**TASK PROMPT:** Beginning with the line that holds "4: (409, 164, 0.50)" in the data below, give again every line through the one that holds "39: (492, 250, 0.51)", exactly as written.

(Beginning of DATASET RECORDS)

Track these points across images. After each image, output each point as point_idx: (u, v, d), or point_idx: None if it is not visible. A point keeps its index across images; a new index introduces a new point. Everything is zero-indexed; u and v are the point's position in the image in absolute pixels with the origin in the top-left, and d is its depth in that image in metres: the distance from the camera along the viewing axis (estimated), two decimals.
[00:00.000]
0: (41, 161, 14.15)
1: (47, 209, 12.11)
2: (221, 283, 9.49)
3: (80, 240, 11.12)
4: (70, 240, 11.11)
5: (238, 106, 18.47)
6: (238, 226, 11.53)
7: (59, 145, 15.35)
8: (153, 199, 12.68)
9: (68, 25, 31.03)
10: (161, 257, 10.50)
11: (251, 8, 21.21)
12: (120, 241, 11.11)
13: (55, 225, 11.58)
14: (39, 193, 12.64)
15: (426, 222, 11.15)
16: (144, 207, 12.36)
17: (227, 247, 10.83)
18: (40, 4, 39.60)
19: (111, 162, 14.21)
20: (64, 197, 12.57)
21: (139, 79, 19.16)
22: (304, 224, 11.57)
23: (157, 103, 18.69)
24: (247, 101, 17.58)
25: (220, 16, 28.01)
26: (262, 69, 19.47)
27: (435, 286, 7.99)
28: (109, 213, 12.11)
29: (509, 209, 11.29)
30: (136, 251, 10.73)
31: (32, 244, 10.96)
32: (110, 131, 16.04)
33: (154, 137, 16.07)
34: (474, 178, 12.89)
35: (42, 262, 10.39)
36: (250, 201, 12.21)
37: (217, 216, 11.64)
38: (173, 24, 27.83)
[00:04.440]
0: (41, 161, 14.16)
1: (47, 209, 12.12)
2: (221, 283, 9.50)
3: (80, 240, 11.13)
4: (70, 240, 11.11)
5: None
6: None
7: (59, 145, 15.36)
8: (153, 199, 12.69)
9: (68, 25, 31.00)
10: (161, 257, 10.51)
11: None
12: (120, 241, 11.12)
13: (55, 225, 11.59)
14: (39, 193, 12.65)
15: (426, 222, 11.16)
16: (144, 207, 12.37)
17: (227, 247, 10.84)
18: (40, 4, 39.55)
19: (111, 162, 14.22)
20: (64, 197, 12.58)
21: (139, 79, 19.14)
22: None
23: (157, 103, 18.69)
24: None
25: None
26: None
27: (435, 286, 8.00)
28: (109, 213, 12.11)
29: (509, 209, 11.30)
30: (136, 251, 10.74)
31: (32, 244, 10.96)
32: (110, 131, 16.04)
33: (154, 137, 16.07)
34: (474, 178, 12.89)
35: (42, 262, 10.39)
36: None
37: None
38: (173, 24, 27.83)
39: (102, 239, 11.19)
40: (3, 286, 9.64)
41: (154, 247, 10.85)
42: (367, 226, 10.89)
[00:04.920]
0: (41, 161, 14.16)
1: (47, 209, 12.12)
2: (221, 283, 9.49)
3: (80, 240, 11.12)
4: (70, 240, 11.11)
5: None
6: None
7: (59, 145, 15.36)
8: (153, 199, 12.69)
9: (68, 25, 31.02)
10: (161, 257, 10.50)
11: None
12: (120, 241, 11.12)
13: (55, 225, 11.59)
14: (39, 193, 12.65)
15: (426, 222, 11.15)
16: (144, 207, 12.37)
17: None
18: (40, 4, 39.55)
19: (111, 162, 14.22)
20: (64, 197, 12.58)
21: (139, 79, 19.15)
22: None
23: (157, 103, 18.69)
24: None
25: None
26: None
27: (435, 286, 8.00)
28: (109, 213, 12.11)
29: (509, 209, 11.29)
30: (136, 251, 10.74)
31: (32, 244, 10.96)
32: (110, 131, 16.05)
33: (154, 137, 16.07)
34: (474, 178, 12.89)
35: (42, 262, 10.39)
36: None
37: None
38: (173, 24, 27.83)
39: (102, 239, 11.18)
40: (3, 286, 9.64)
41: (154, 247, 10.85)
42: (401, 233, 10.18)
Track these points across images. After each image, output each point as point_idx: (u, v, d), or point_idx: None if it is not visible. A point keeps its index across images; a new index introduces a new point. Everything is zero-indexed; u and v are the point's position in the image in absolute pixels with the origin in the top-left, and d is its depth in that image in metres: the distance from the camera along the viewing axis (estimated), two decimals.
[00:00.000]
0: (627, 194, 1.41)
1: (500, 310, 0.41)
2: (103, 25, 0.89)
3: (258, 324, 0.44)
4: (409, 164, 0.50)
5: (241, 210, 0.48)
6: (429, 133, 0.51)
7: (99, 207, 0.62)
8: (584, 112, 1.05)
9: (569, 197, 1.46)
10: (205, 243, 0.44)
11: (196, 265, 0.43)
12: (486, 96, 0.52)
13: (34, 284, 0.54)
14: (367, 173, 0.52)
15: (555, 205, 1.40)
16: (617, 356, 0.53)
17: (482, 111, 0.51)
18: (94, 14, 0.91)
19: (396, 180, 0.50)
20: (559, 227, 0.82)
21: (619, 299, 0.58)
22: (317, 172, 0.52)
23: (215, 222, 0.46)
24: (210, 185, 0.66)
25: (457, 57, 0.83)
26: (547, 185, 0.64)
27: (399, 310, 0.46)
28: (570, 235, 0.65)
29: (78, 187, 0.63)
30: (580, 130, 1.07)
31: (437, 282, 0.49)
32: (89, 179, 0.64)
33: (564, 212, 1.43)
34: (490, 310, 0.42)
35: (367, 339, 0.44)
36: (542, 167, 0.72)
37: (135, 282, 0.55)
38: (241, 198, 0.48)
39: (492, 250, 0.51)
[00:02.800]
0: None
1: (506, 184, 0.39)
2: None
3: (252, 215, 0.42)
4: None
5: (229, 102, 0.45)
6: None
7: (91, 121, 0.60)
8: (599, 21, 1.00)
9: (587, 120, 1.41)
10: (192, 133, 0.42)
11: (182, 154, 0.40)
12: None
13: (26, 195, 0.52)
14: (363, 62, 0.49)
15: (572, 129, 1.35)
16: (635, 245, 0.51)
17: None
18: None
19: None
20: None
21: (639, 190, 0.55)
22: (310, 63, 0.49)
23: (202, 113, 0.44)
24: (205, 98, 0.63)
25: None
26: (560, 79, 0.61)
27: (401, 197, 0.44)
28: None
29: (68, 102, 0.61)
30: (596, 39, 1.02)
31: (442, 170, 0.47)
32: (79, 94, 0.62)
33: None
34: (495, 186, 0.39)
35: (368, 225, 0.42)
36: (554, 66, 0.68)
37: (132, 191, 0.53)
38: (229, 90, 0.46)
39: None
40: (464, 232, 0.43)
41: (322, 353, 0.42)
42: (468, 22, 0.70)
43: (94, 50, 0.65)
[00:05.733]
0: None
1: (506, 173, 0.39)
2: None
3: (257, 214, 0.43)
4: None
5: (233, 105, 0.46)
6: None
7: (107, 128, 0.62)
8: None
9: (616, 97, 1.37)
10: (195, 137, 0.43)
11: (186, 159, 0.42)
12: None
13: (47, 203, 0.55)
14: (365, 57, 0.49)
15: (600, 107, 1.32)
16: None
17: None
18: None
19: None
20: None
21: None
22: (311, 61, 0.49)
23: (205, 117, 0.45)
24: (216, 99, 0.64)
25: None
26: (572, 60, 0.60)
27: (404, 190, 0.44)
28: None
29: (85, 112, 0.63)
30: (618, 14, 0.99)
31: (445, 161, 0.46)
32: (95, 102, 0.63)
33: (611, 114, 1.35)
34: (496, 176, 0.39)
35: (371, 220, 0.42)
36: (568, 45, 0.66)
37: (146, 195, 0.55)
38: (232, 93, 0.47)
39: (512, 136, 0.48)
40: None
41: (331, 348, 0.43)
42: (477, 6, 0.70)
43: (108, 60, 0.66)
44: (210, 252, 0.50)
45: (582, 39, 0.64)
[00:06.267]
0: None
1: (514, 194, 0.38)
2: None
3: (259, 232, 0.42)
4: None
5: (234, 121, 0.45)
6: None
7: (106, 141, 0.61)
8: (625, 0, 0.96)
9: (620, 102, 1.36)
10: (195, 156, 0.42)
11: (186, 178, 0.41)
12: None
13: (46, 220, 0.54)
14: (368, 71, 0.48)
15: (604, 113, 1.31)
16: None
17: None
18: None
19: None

(End of DATASET RECORDS)

**THE ANSWER:**
4: (409, 164, 0.50)
5: (241, 210, 0.48)
6: (429, 133, 0.51)
7: (99, 207, 0.62)
8: (584, 112, 1.05)
9: (569, 197, 1.46)
10: (205, 243, 0.44)
11: (196, 265, 0.43)
12: (486, 96, 0.52)
13: (34, 284, 0.54)
14: (367, 173, 0.52)
15: (555, 205, 1.40)
16: (617, 356, 0.53)
17: (482, 111, 0.51)
18: (94, 14, 0.91)
19: (396, 180, 0.50)
20: (559, 227, 0.82)
21: (619, 299, 0.58)
22: (317, 172, 0.52)
23: (215, 222, 0.46)
24: (210, 185, 0.66)
25: (457, 57, 0.83)
26: (547, 185, 0.64)
27: (399, 310, 0.46)
28: (570, 235, 0.65)
29: (78, 187, 0.63)
30: (580, 130, 1.07)
31: (437, 282, 0.49)
32: (89, 179, 0.64)
33: (564, 212, 1.43)
34: (490, 310, 0.42)
35: (367, 339, 0.44)
36: (542, 167, 0.72)
37: (135, 282, 0.55)
38: (241, 198, 0.48)
39: (492, 250, 0.51)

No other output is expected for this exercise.